It has been four years since I started featuring recipes on this site. In all that time I’ve never featured an omelette recipe. Broadly speaking, I like the idea of omelettes, but they typically aren’t very exciting. Not that they couldn’t be! When I reflect on the past ten omelettes I’ve encountered, more times than not they have been bulging envelopes of egg oozing steady rivers of melted cheese. They are nearly always served with a side of greasy home-fries. All great for tempering a mild hangover, not so great for everyday eats. So instead of complaining, I offer you my omelette recipe makeover.
The Skinny Omelette
In my mind an omelette is a beaten egg (or eggs) gently cooked in a pan and sometimes stuffed with good stuff. As I started rethinking the way I wanted to approach my omelette-making, I opted to keep the beating, cooking, and stuffing intact. I played with a few other variables instead. Deciding to cook the eggs extra thin – almost crepe thin – was key. I also opted for rolling instead of folding. This ended up being a great call because the omelette then lends itself to a lovely (and functional) diagonal cut, you can see a cross-section of the ingredients. One more pro-tip – try to avoid over-stuffing them. You’re looking for a nice egg to filling ratio. Keeping it all relatively light.

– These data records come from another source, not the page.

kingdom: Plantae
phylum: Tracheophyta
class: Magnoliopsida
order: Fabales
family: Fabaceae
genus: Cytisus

So, what you see above is what I whipped up for breakfast this morning. I was in and out of the kitchen (with photo!) in less than twelve minutes, counters cleaned, dishes done. And for those of you who are gluten-intolerant or can’t have gluten, it just dawned on me that these could be considered gluten-free crepes.
Creative Omelette Variations
For this omelette I used my favorite pesto, a small handful of herbs and greens, and crumbled goat cheese in addition to the omelette-egg base. But don’t let that limit you. There are a million ways you can remix this omelette recipe. You can add spices, seasonings, tiny grains, herbs, curry pastes, and infusions to the eggs before cooking. You can play around with different spreads, cheeses, mashed beans, tangy yogurt, salsa and/or avocados as filling. If you like Thai flavors, use Thai ingredients. If you like Japanese flavors, integrate those ingredients. The potential combinations are fun, delicious, and endless.
There are some great egg and omelette suggestions in the comments. Check them out! Marichan says, “…my mother puts dashi, shoyu and a touch of sugar in her omelette. I think those three flavors and the texture of the eggs are what I love. Sometimes she rolls the omelette into a long rectangle using the square egg pan. That’s yummy but I really love the thin, crepe like omelette. Sometimes she will stuff them with chirashizushi (sushi rice with various vegetables mixed in) or put it over Japanese style fried rice.“
Carol also highlights this feisty combination: sun-dried tomatoes, spinach, little blocks of feta cheese and a dollop of homemade harissa.